The Trump Budget Says Justice Is A Privilege, Not A Right

Nearly everyone agreed that equal access to the courts is valuable, even foundational, to our justice system. Until now.

Choice implies value – and as a country, the things we choose to fund through our federal budget reflect what we hold dear. That’s what made the budget blueprint President Trump recently released so interesting. It is a significant departure from budgets past, making deep cuts to domestic spending in order to pay for a wall on our southern border. Programs like Meals on Wheels and Pell Grants were eliminated, but perhaps most troubling is the proposal to completely defund Legal Aid.

Legal Aid, through the Legal Services Corporation, does essentially two things: it provides direct services to millions of poor Americans and it engages in impact litigation. Both work to level the playing field so that justice can be applied impartially. LSC has enjoyed bipartisan support in Congress for over 40 years because nearly everyone agreed that equal access to the courts is valuable, even foundational, to our justice system. Until now.

The proposed budget lays out an entirely separate vision of justice in this country – one where equal access to the courts is not a requirement. It argues that justice is a privilege, not a right.

The wealthy can litigate and mount defenses – the poor are defenseless.

If LSC is defunded, American jurisprudence will begin to reflect this shift. Nearly 1.9 million Americans who turn to LSC for civil legal help in any given year would lose access to the justice system.

My daughter Julia works on the front lines at Bayview Hunters Point Community Legal in San Francisco. They routinely serve poor women seeking legal protection from domestic abuse, low-income renters at the mercy of their landlords and seniors vulnerable to financial scams. There are currently more than 8,350 eligible low-income people per legal aid attorney in California. Defunding LSC would spike that number higher, making it harder and harder to poor people to benefit from the protection of the law.

In an environment where the wealthy and corporations almost always have legal representation, this creates a separate, lesser standard of justice for those who can’t afford to buy in. The wealthy can litigate and mount defenses – the poor are defenseless.
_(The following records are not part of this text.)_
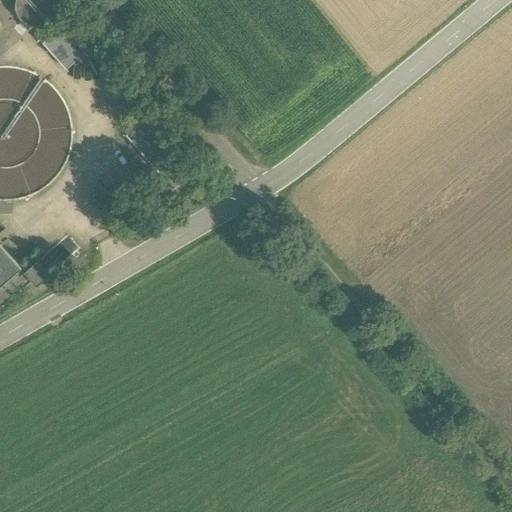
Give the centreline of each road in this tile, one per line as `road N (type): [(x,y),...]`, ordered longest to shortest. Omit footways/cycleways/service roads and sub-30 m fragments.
road 1 (unclassified): [(263,190),(0,341)]
road 2 (unclassified): [(499,0),(263,190)]
road 3 (unclassified): [(89,0),(263,190)]
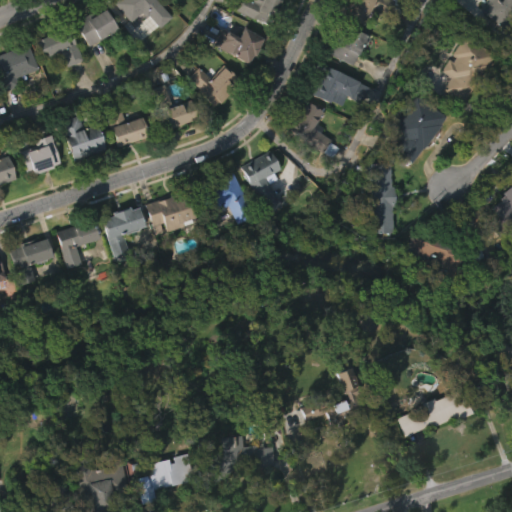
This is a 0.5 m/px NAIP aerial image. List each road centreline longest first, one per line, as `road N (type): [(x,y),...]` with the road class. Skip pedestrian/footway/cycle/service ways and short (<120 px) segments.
road 1 (residential): [(0,218),(223,150),(268,111),(319,0)]
road 2 (residential): [(385,511),(511,473)]
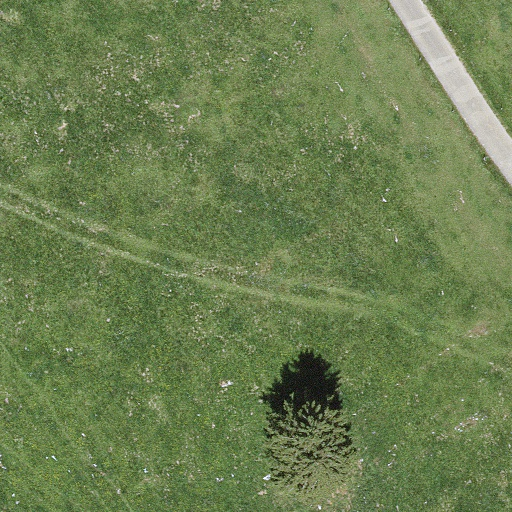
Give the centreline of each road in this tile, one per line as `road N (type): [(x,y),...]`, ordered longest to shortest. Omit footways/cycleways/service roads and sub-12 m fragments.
road 1 (track): [(511,334),(49,217),(0,190)]
road 2 (track): [(511,158),(403,0)]
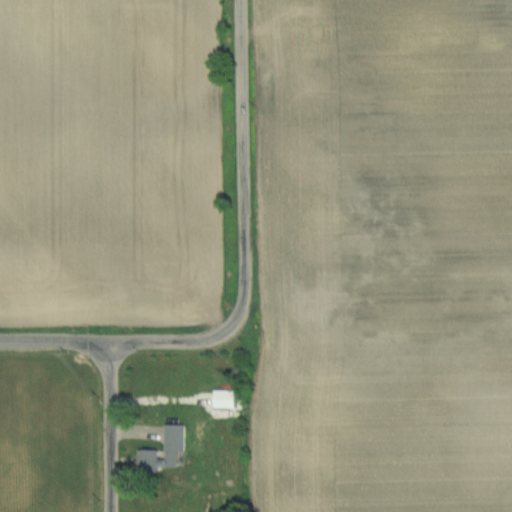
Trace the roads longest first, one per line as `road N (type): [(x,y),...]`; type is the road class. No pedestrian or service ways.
road 1 (residential): [(112,344),(211,342),(245,308),(243,0)]
road 2 (residential): [(112,511),(112,344)]
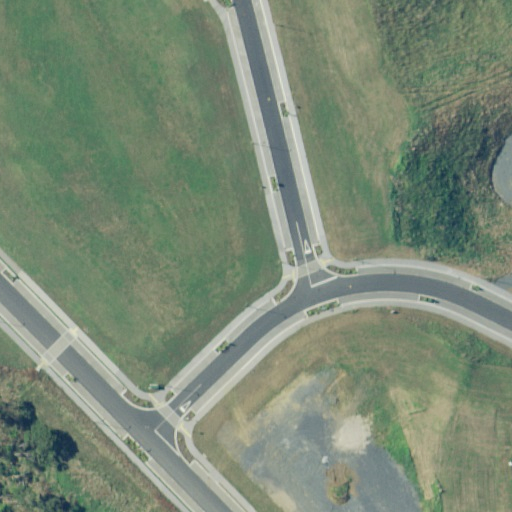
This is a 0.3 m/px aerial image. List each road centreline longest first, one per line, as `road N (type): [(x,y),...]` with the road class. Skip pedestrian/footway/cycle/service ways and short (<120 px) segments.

And denying justice can have costly effects. The American Bar Association has cited more than 30 studies showing that Legal Aid delivers far more in benefits than it costs. Just one example: if a low-income veteran cannot afford to fight a predatory landlord, he or she may become homeless – and the cost of picking up the pieces after that happens can be significantly higher that the cost of providing Legal Aid up front.
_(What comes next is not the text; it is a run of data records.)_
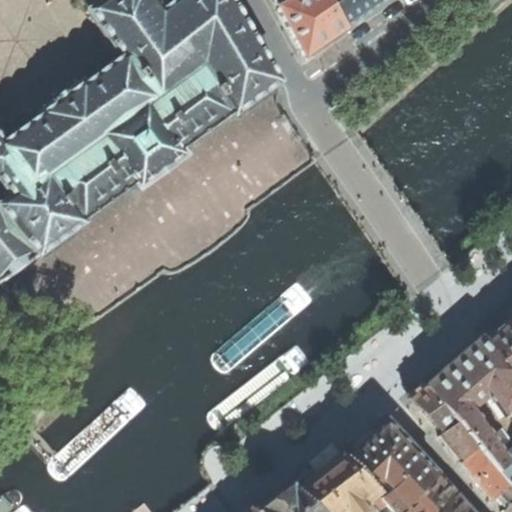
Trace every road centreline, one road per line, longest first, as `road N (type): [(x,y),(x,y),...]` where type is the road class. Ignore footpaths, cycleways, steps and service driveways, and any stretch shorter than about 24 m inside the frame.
road 1 (residential): [(511,269),(211,511)]
road 2 (residential): [(440,0),(306,101),(252,0)]
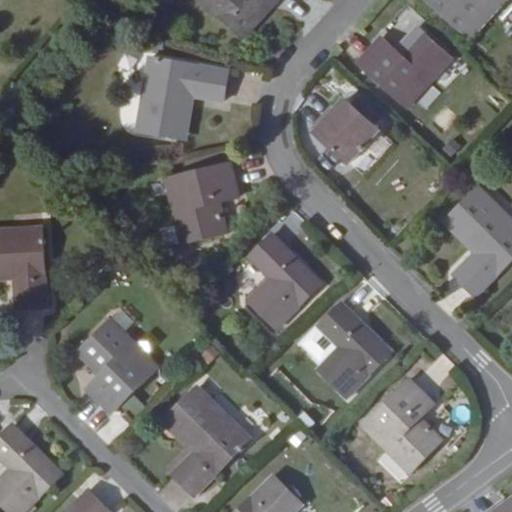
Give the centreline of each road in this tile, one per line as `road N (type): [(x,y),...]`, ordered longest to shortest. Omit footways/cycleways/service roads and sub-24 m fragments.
road 1 (residential): [(357,0),(288,74),(273,136),(306,199),(511,404)]
road 2 (residential): [(22,372),(162,511)]
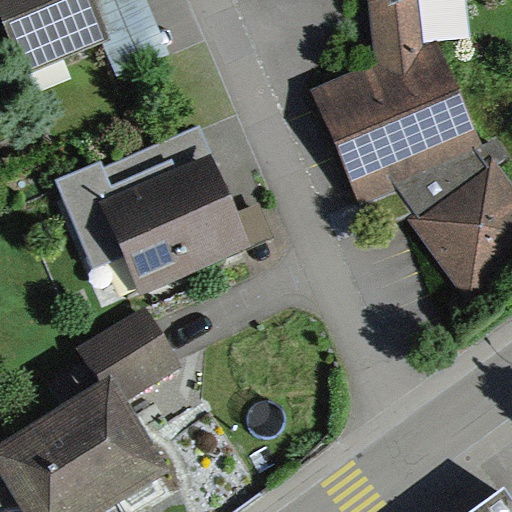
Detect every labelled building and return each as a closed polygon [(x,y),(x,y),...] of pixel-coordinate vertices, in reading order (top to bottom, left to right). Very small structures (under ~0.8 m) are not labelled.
[(0,0),(0,27),(2,27),(24,78),(113,42),(95,0),(0,0)] [(366,0),(384,78),(321,103),(373,216),(404,201),(474,307),(511,278),(511,178),(484,140),(441,42),(426,48),(423,0),(366,0)] [(200,128),(60,189),(95,271),(123,259),(139,296),(252,247),(200,128)] [(115,387),(125,405),(181,373),(146,310),(74,351),(99,396),(115,387)] [(99,396),(0,453),(0,478),(19,511),(114,511),(169,481),(125,405),(115,387),(99,396)] [(511,511),(511,504),(506,496),(482,511),(511,511)]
In terms of impact litigation, here is one story of what is at stake:

In the 1960s and early ‘70s, hundreds of thousands of farm workers in California were required to use the ‘short-handled hoe,’ a small tool with a five-inch handle, to weed. Employers said the tool was precise, and also that it made it easier ‘to see who was working,’ – if you were standing up, you weren’t doing your job. But the short-handled hoe (or ‘el cortito’ in Spanish) caused severe repetitive injury and permanent crippling of the workers forced to used it.

Maurice ‘Mo’ Jourdane, a young staff attorney for California Rural Legal Assistance, tried working in the fields for one day with a short hoe, and found the hunching and bending physically devastating. Research showed that working with the tool for 12 hours a day had caused permanent injury to thousands of workers – men and women who had no recourse against the legal teams of huge farm operations.
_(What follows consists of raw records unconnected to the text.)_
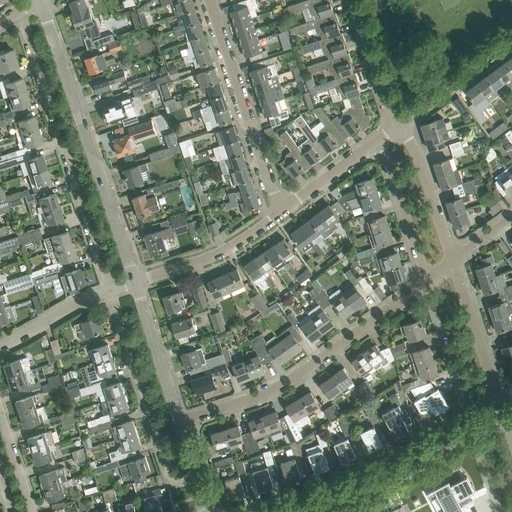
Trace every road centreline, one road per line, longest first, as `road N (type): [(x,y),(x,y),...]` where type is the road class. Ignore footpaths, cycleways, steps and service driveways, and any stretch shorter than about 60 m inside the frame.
road 1 (residential): [(134,282),(40,0)]
road 2 (residential): [(110,290),(18,11)]
road 3 (residential): [(179,422),(298,373),(425,281)]
road 4 (residential): [(280,213),(209,0)]
road 5 (residential): [(197,479),(170,474),(110,290)]
road 6 (tertiary): [(291,511),(362,487),(471,427)]
road 7 (residential): [(134,282),(198,261),(280,213)]
road 8 (residential): [(499,406),(453,259)]
road 9 (residential): [(471,427),(425,281)]
road 10 (residential): [(425,281),(379,138)]
road 11 (residential): [(179,422),(134,282)]
road 12 (residential): [(453,259),(399,124)]
road 13 (residential): [(399,124),(511,41)]
road 14 (residential): [(399,124),(352,0)]
road 15 (residential): [(280,213),(379,138)]
road 16 (residential): [(0,346),(110,290)]
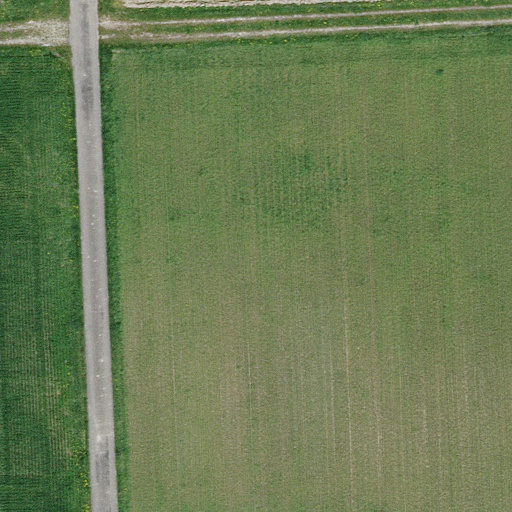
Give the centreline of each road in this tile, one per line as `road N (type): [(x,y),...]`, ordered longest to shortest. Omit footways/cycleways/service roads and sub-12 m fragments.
road 1 (track): [(0,51),(511,26)]
road 2 (unclassified): [(112,511),(91,0)]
Because of the interest and support of CRLA, Mo took the growers to court – and won. In 1975, the short-handled hoe was replaced with a long-handled hoe, a tool that proved to be just as efficient. Farm worker back injuries quickly dropped by 34%.

As an attorney working with the United Farm Workers at the time, I was fortunate to see the impact of this litigation upfront. It made a real difference in the health and quality of life of hundreds of thousands of people – and it would not have been possible without Legal Aid. Decades later, the effects of Jourdane’s litigation lives on.

Legal Aid deserves to be supported. The Constitution guarantees equal justice under the law. Every member of Congress should reject this budget, and reaffirm our core American value that justice is a right, not a privilege – and that everyone deserves protection under the law.